Anna Ganslandt

Letter from the beach, performance created in Israel 2007. A young palestinian boy reads the love letter below from the beach and rescue tower in Tel Aviv.

 

My Love

Many were the letters that I sent you. Some accusing and aggressive. I wanted you to understand how I have experienced the past years. In others I wrote about possible solutions and about all that has been good about our history. I wanted you to remember the circumstances of our strange love, how addiction and worries have been with us from the start, but also faith.

All this seems very distant now. We rarely speak anymore and I can’t recall the last time you came through my door just because you were passing by. I was waiting for you for a very long time, but you never came. Instead we silently divided the streets between us so as not to run into each other by mistake. In the end I became tired of all the waiting.
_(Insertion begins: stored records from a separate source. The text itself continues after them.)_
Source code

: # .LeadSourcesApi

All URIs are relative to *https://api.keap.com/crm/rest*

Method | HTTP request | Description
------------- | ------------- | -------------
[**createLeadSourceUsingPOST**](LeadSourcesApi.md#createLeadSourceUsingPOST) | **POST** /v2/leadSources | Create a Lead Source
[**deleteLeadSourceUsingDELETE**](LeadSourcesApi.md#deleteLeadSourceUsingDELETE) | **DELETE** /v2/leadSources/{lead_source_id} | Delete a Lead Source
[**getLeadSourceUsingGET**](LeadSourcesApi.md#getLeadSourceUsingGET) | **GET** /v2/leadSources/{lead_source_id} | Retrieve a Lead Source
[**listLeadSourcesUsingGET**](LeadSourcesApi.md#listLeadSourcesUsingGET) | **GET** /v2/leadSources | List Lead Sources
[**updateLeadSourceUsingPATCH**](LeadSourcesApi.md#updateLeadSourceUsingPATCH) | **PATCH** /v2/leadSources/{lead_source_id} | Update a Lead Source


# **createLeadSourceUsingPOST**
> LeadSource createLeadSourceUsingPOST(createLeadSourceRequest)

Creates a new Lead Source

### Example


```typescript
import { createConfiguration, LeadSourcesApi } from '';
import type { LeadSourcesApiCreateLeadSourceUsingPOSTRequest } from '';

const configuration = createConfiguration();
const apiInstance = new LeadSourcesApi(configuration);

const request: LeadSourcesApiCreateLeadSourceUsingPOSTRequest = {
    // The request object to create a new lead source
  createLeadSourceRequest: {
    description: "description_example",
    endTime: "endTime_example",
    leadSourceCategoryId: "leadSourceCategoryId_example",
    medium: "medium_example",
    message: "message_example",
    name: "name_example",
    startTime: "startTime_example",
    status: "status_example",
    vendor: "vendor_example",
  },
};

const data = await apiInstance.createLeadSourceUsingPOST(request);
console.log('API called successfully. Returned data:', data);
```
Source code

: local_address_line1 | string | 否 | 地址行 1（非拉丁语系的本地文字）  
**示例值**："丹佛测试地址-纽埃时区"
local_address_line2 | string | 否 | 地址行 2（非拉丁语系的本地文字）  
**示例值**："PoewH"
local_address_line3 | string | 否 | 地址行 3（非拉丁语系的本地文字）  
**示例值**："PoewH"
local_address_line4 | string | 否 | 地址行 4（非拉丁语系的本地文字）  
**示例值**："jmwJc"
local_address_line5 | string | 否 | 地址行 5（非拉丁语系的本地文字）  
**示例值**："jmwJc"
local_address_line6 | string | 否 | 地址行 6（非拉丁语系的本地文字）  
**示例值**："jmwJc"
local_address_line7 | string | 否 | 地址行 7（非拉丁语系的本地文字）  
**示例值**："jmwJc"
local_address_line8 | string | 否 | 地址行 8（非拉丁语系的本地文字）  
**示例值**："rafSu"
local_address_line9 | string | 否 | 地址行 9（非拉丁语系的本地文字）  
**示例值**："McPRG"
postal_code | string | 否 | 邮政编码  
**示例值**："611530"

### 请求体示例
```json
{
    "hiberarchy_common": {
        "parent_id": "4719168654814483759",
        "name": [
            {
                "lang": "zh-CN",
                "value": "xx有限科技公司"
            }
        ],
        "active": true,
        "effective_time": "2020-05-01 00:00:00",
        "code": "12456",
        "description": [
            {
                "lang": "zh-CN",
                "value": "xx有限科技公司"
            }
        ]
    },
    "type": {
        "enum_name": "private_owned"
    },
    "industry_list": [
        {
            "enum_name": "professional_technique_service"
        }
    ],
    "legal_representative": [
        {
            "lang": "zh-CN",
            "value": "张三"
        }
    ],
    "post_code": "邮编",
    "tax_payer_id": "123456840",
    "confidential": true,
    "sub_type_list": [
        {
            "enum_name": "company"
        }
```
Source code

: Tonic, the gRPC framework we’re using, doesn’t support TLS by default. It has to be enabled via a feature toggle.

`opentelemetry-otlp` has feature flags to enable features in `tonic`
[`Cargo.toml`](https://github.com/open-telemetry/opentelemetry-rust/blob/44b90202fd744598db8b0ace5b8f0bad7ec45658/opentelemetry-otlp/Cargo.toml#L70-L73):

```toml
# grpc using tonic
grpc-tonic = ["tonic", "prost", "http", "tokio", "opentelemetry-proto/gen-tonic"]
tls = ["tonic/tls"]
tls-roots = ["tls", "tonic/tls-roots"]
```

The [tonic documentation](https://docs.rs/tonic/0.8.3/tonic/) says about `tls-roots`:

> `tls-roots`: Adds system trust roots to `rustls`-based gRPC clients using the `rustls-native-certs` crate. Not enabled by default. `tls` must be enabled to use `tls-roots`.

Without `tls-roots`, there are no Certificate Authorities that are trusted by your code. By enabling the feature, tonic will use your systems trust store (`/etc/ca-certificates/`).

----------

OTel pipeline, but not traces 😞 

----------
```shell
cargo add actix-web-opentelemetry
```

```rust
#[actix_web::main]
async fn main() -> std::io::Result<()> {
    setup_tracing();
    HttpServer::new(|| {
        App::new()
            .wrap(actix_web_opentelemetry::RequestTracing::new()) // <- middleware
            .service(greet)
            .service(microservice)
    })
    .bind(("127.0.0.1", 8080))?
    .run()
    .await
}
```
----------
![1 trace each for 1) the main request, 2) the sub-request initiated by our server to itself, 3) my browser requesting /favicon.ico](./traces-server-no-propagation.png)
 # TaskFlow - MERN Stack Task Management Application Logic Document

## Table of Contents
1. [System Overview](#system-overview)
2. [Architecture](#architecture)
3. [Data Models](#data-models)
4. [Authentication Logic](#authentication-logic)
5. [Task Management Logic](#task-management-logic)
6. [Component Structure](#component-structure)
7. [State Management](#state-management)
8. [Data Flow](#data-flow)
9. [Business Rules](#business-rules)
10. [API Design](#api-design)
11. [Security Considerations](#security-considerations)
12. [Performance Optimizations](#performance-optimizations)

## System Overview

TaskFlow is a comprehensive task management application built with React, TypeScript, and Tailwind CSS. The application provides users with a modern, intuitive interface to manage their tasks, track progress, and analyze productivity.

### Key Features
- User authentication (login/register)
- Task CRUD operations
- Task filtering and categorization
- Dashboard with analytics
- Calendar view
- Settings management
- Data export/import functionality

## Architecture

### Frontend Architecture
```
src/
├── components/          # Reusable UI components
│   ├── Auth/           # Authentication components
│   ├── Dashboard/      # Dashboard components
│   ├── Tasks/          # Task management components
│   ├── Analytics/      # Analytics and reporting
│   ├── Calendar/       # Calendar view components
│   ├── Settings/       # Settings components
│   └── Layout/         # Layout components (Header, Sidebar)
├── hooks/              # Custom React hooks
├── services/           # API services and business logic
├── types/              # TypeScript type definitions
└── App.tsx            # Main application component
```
I realized that you had found another way to move on, so I gave my key away and left the city.

The heat and loneliness of this place is driving me insane. I miss you more than you can possibly imagine. I’ve written pleading sentences and strung them together into a incoherent mass of text, which I couldn’t bring myself to send to you anyway.

I know that you hope for us to become fiends again, the way we were a long time ago, before everything escalated into madness. You’d like us to hang out in a more civilized way, if I only behaved less unreasonably. I don’t think that I’ve been unreasonable, and it makes me sad that you can’t see that we’ve never been friends in the way you’d like us to be, the uncomplicated way. There was always something at stake, always the possibility of win some or loose it all. Yesterday I erased everything I’d written and left just my bank account number. I liked it better without all the superfluous letters. I realised that it didn’t matter which arguments I could formulate, that too much has happened, too much has been said that can’t be taken back. Perhaps it wasn’t anyone’s fault. It felt good while it lasted, but as you’ve said before, I’m uncompromising on this issue. So therefore,

I refuse to accept the distance between us. Who decides what is possible if not we? I’m going to sit here on this beach an wait until you realise that you can not construct your reality by pretending that I’m not there, or by keeping me at arm’s length. I’ll stay here until you come walking over the sand to bring me back home.